Saturday, April 02, 2005

 
The most recent New Yorker has a fantastic article on Basquiat (by Peter Schjeldal). I haven't been to this most recent show, but I love the man's paintings. That self-removed-from-engrossed-self is, well, engrossing. It is the quality above any other that teases motion out of a canvas, though there isn't any technical way of describing it that I'm aware of. And what all the great painters have, of whatever style they engage in, from David to Rembrandt to, yes, Warhol--they keep the canvas moving. (not that I'm saying Warhol is 'Great,' in my opinion, but he's always fun to look at, and very much alive.)

The same goes with poets in a way. They keep the poem moving, the parts related dynamically--I don't mean dramatically, by the way, when I say dynamically. This quality's primacy is why criticism, especially school-centered criticism, can only at best half-answer to a poem's manifest poemness, in my opinion, as exciting and satisfying as such criticism can be to read while you're reading it. Not that schools aren't important and necessary, they are needed to both free and pattern a poet's ability to engage with her/his craft; but they have such minor predictive value. They aren't so close to the present as perception is, to reality.

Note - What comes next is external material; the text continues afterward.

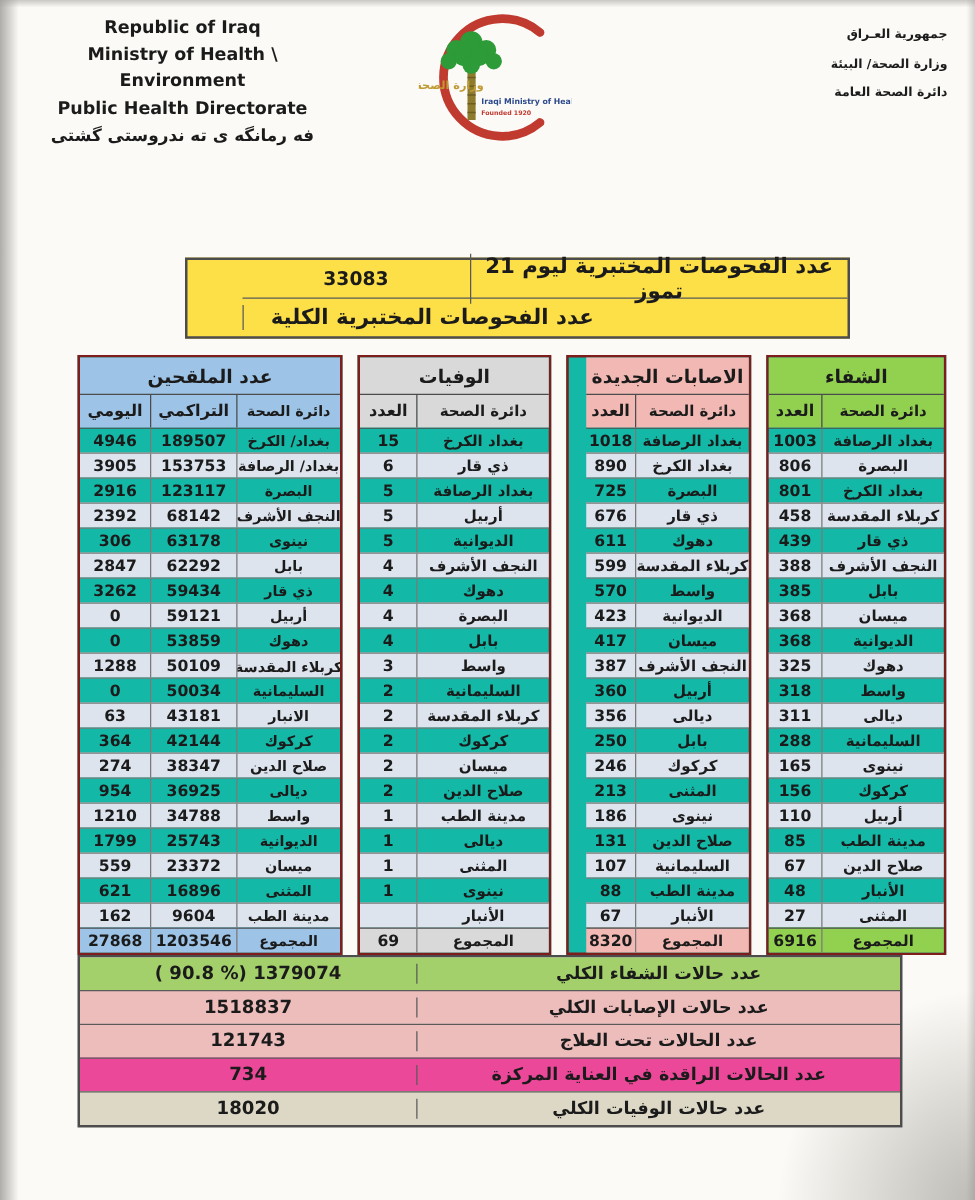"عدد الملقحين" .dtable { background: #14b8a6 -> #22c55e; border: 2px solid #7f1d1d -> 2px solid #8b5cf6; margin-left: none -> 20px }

Anyway, I remember first seeing Basquiat's work, at the Whitney retrospective in (I think) 1992 (it may have been 2 years before or after). Absolutely blew my mind. If you can get to this one, I'd highly suggest it. And also love to hear how it was.

On another note, regarding Robert Creeley dying, I've been very affected by it. Other poets I've admired have died, and they have seemed public in their dying. But Creeley, despite his age, feels like a contemporary. I mean that as a compliment, obviously. He's not 'just' some writer who occupies a niche in the evolution of American poetry--he really was right there with you, in the poems. And it seems strange somehow that he can die, being ageless like that.

I remember reading "I know a man" in 1993, in an undergrad workshop--a classmate was pretty excited about the New Testament symbolism, and going on about it, and I was like, no, that has nothing to do with it, look how these lines move! He really was such a good poet, and I'm grateful for what he wrote. Rest in peace, indeed, gone-back-where-you-came-from.